Brandi Summers | Black in Place: The Spatial Aesthetics of Race in a Post-Chocolate City

BlackInPlace

16/04/2020 12:00 am

Lecture 5:30pm

To be delivered via Zoom.

Co-sponsored by the Department of City and Regional Planning and the ARCUS program.

While Washington, D.C., is still often referred to as “Chocolate City,” it has undergone significant demographic, political, and economic change in the last decade. In D.C., no place represents this shift better than the H Street corridor. Brandi Thompson Summers documents D.C.’s shift to a “post-chocolate” cosmopolitan metropolis by charting H Street’s economic and racial developments.
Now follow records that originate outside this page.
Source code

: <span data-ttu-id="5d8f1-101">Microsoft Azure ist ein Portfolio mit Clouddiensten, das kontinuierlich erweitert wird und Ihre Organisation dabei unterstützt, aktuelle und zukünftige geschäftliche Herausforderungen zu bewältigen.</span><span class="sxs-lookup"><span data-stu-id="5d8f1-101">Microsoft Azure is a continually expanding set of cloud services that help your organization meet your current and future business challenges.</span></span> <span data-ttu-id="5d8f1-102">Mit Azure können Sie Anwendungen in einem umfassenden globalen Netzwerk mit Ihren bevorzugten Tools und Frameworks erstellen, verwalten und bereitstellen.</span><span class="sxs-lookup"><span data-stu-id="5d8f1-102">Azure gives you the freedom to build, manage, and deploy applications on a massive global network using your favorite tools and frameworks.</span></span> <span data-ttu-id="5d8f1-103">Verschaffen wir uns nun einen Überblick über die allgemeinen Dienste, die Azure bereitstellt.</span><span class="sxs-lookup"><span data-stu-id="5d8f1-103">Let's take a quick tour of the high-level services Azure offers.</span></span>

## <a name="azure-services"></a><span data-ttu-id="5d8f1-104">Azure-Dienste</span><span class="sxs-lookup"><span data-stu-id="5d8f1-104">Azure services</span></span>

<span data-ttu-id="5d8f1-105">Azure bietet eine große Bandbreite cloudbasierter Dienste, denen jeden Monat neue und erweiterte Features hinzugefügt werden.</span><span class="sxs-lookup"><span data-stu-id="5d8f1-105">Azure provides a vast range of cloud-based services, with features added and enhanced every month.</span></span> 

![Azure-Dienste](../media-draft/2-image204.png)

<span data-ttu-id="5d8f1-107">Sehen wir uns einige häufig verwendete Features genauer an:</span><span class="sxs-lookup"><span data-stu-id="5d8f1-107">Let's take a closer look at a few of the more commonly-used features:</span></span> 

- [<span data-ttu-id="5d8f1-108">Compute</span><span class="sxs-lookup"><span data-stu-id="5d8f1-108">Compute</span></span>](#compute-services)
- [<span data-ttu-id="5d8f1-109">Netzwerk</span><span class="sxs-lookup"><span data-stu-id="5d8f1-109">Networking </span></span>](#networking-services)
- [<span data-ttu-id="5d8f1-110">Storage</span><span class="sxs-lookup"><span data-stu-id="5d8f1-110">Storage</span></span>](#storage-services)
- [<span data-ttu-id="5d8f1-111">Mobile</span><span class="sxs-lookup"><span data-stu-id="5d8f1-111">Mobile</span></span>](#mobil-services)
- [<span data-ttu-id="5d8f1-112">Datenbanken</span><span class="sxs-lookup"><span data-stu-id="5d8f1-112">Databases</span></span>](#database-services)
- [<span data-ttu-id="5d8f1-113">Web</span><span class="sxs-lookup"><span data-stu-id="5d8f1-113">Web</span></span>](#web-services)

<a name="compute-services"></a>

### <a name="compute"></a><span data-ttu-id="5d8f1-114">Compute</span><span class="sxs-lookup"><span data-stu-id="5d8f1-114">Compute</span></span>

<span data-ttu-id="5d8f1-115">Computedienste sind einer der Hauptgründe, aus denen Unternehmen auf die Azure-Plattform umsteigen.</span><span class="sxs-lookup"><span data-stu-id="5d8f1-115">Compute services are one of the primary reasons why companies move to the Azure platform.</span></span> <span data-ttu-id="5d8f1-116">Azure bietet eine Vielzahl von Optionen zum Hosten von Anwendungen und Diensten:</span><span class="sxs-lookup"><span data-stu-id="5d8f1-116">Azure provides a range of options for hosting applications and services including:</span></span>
In doing so, she offers a theoretical framework for understanding how blackness is aestheticized and deployed to organize landscapes and raise capital. Summers focuses on the continuing significance of blackness in a place like the nation’s capital, how blackness contributes to our understanding of contemporary urbanization, and how it laid an important foundation for how Black people have been thought to exist in cities. Summers also analyzes how blackness—as a representation of diversity—is marketed to sell a progressive, “cool,” and authentic experience of being in and moving through an urban center.

Dr. Brandi Summers is Assistant Professor of Geography and Global Metropolitan Studies at UC Berkeley.